→ **What is being asked**: Pull out every line in the records below that contains the string "second", and copy each one in full.

BEGIN

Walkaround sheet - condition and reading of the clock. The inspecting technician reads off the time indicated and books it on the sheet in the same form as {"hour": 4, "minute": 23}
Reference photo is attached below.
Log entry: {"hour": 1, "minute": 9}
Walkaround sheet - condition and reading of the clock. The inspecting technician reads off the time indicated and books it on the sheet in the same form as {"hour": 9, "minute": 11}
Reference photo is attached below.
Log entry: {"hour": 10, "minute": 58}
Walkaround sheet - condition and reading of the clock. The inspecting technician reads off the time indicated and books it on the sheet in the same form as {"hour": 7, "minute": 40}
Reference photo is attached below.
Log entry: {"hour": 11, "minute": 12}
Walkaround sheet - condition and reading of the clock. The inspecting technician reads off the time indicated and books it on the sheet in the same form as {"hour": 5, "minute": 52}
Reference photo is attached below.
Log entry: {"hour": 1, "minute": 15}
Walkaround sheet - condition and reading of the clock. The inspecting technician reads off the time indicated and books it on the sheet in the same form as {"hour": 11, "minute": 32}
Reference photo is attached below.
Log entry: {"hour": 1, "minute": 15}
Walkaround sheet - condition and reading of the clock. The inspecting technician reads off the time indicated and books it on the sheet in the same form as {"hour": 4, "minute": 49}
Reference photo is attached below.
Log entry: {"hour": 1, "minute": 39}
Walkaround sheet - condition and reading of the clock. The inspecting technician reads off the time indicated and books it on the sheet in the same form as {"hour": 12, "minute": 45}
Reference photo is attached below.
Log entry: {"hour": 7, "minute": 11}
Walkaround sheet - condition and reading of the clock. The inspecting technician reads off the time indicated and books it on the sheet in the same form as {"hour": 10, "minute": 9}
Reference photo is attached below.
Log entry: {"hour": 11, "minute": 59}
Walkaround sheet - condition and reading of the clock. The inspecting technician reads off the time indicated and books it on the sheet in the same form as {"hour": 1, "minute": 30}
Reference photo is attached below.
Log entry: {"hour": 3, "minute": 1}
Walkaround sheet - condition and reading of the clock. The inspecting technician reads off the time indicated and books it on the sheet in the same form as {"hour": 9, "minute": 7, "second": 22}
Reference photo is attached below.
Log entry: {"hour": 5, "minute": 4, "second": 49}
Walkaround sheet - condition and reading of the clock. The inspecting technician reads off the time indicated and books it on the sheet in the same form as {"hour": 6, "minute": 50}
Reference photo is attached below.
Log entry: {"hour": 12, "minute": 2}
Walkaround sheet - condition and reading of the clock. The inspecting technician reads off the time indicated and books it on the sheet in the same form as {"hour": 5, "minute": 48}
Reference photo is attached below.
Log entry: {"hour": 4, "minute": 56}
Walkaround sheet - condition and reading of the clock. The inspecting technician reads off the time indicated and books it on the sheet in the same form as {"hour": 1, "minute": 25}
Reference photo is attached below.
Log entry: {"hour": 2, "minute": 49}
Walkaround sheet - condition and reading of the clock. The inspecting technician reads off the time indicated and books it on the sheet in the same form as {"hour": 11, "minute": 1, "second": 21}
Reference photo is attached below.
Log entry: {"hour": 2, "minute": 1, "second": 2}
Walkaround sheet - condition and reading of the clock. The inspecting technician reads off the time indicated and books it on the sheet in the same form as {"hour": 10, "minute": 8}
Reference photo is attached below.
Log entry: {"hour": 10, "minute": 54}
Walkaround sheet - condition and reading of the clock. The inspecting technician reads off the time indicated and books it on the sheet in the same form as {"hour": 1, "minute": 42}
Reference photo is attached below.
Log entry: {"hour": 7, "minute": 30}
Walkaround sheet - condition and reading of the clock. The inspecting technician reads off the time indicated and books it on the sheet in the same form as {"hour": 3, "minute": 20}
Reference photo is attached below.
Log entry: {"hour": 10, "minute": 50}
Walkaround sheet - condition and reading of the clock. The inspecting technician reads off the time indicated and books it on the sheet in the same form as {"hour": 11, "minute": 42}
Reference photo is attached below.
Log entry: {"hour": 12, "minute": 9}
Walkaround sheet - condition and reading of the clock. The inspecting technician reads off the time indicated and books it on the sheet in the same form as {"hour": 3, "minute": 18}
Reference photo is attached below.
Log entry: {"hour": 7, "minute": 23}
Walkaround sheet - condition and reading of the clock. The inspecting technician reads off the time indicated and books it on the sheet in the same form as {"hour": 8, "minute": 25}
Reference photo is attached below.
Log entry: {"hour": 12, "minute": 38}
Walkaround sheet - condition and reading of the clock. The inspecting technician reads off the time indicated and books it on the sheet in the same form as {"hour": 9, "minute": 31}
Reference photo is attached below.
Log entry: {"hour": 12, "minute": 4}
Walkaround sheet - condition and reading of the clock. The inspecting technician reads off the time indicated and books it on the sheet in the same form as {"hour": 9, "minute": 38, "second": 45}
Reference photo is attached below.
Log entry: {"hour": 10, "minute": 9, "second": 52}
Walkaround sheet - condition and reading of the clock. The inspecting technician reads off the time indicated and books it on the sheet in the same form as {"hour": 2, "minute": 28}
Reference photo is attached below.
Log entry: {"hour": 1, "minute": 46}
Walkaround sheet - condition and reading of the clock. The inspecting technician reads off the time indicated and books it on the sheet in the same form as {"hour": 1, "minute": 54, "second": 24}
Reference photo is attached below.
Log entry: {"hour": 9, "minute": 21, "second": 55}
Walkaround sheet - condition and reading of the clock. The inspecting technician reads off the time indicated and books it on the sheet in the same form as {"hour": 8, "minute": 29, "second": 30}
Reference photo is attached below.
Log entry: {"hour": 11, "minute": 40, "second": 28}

END

→ **Task solution**:
Walkaround sheet - condition and reading of the clock. The inspecting technician reads off the time indicated and books it on the sheet in the same form as {"hour": 9, "minute": 7, "second": 22}
Log entry: {"hour": 5, "minute": 4, "second": 49}
Walkaround sheet - condition and reading of the clock. The inspecting technician reads off the time indicated and books it on the sheet in the same form as {"hour": 11, "minute": 1, "second": 21}
Log entry: {"hour": 2, "minute": 1, "second": 2}
Walkaround sheet - condition and reading of the clock. The inspecting technician reads off the time indicated and books it on the sheet in the same form as {"hour": 9, "minute": 38, "second": 45}
Log entry: {"hour": 10, "minute": 9, "second": 52}
Walkaround sheet - condition and reading of the clock. The inspecting technician reads off the time indicated and books it on the sheet in the same form as {"hour": 1, "minute": 54, "second": 24}
Log entry: {"hour": 9, "minute": 21, "second": 55}
Walkaround sheet - condition and reading of the clock. The inspecting technician reads off the time indicated and books it on the sheet in the same form as {"hour": 8, "minute": 29, "second": 30}
Log entry: {"hour": 11, "minute": 40, "second": 28}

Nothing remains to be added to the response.